La croissance du marché des assurances dentaires au Brésil s'inscrit dans un scénario de changement dans le modèle d'utilisation des services de santé bucco-dentaire en dentisterie complémentaire. Une étude réalisée par l'Institut d'études complémentaires de santé (IESS) montre que les interventions dentaires préventives pour mille bénéficiaires ont diminué de 21,2 % entre 2017 et 2024, même si le secteur atteignait environ 34,4 millions de bénéficiaires en février 2026.
L'enquête « Santé bucco-dentaire et maladies chroniques : données issues de la littérature et analyse de l'utilisation des services dans le secteur complémentaire brésilien », disponible en téléchargement sur le site de l'IESS, souligne que la réduction ne se limite pas aux procédures préventives. Au cours de la période analysée, on a également enregistré une baisse des premières consultations dentaires (-24,9%), des restaurations de dents permanentes (-41%), des extractions (-39,2%) et des prothèses dentaires unitaires (-44,9%), indiquant des changements dans les différentes étapes de la gamme de soins dentaires.
Pour l’IESS, les données suggèrent des changements persistants dans les modes d’utilisation des services dentaires, y compris après la période la plus critique de la pandémie de Covid-19.
« La croissance de la couverture dentaire démontre la consolidation du secteur complémentaire au Brésil. En même temps, les données montrent des changements pertinents dans le modèle d'utilisation des services dentaires au cours des dernières années, surtout après la pandémie, un sujet qui mérite une surveillance continue du secteur », déclare Denizar Vianna, surintendant exécutif de l'IESS.
L’étude souligne également que la santé bucco-dentaire doit être comprise comme faisant partie intégrante de la santé générale. Une revue de la littérature scientifique sur les travaux a identifié une association cohérente entre la maladie parodontale, l'inflammation systémique et les maladies chroniques, telles que les maladies cardiovasculaires et le diabète.
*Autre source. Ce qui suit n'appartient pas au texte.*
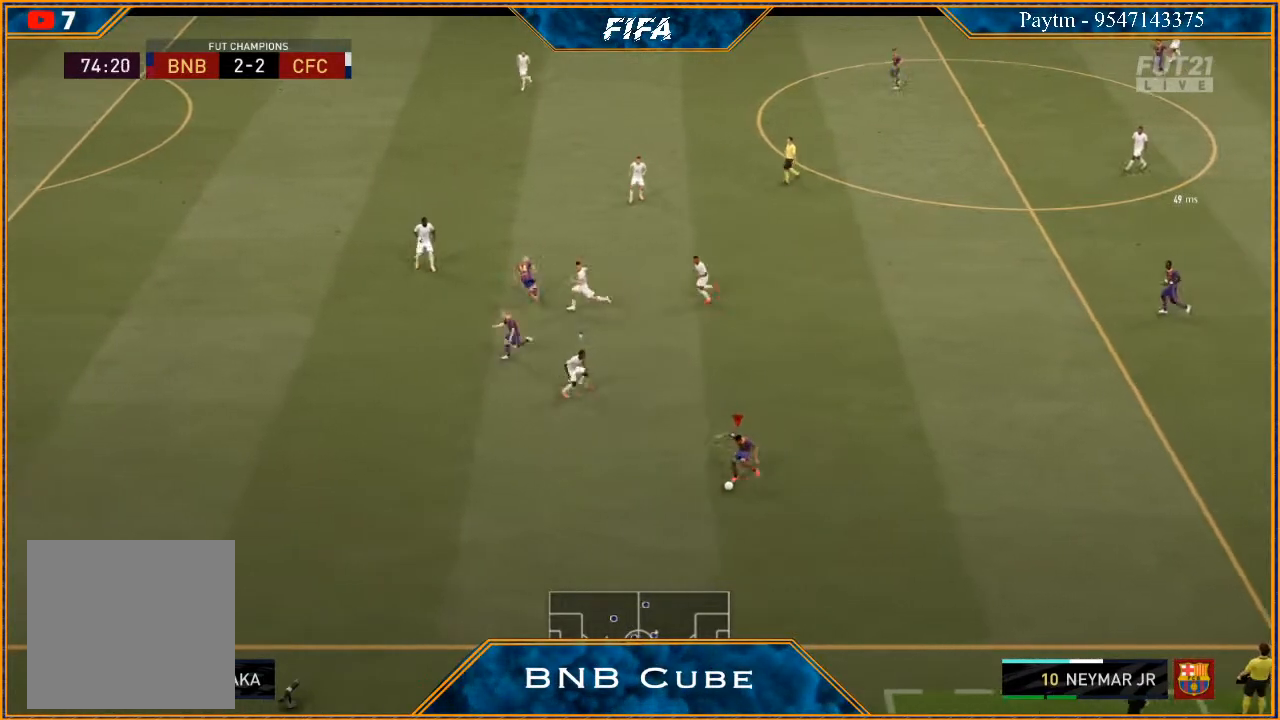
{"buttons": ["R2"], "left_stick": "left", "right_stick": "center", "events": []}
Selon la publication, bien que des études internationales soulignent des associations possibles entre la santé bucco-dentaire, le contrôle glycémique et les résultats cardiovasculaires, des incertitudes scientifiques subsistent quant aux effets cliniques directs du traitement dentaire sur la réduction des événements cardiovasculaires majeurs. L'étude souligne qu'une partie importante des preuves disponibles proviennent d'études observationnelles, sujettes à des facteurs de confusion et à des biais méthodologiques.
Dans le cas du diabète, les revues systématiques analysées par l'étude suggèrent que le traitement parodontal peut contribuer à améliorer le contrôle glycémique chez certains patients atteints de diabète de type 2, même si les résultats montrent encore une hétérogénéité entre les études.
L'enquête attire également l'attention sur l'impact cumulatif des affections bucco-dentaires tout au long de la vie. Chez les personnes âgées de 65 à 74 ans, le nombre moyen de dents perdues atteint 19,86, tandis que la prévalence de l'édentement atteint 36,48 %, affectant directement la nutrition, la communication et la qualité de vie.
De plus, les données montrent que les problèmes buccodentaires commencent dès l’enfance. Chez les enfants âgés de 5 ans, la prévalence des caries non traitées atteint 46,83%, tandis que 37,17% n'ont jamais consulté le dentiste.
L'IESS souligne que les résultats soulignent l'importance d'élargir la compréhension de la santé bucco-dentaire en tant que composante d'une santé globale et d'approfondir la production de preuves scientifiques sur ses impacts systémiques.
« Les soins dentaires doivent être compris dans une perspective plus large de la santé tout au long de la vie. Les preuves scientifiques dans ce domaine ont considérablement progressé ces dernières années et renforcent la pertinence de la santé bucco-dentaire dans le contexte de soins complets », évalue Denizar.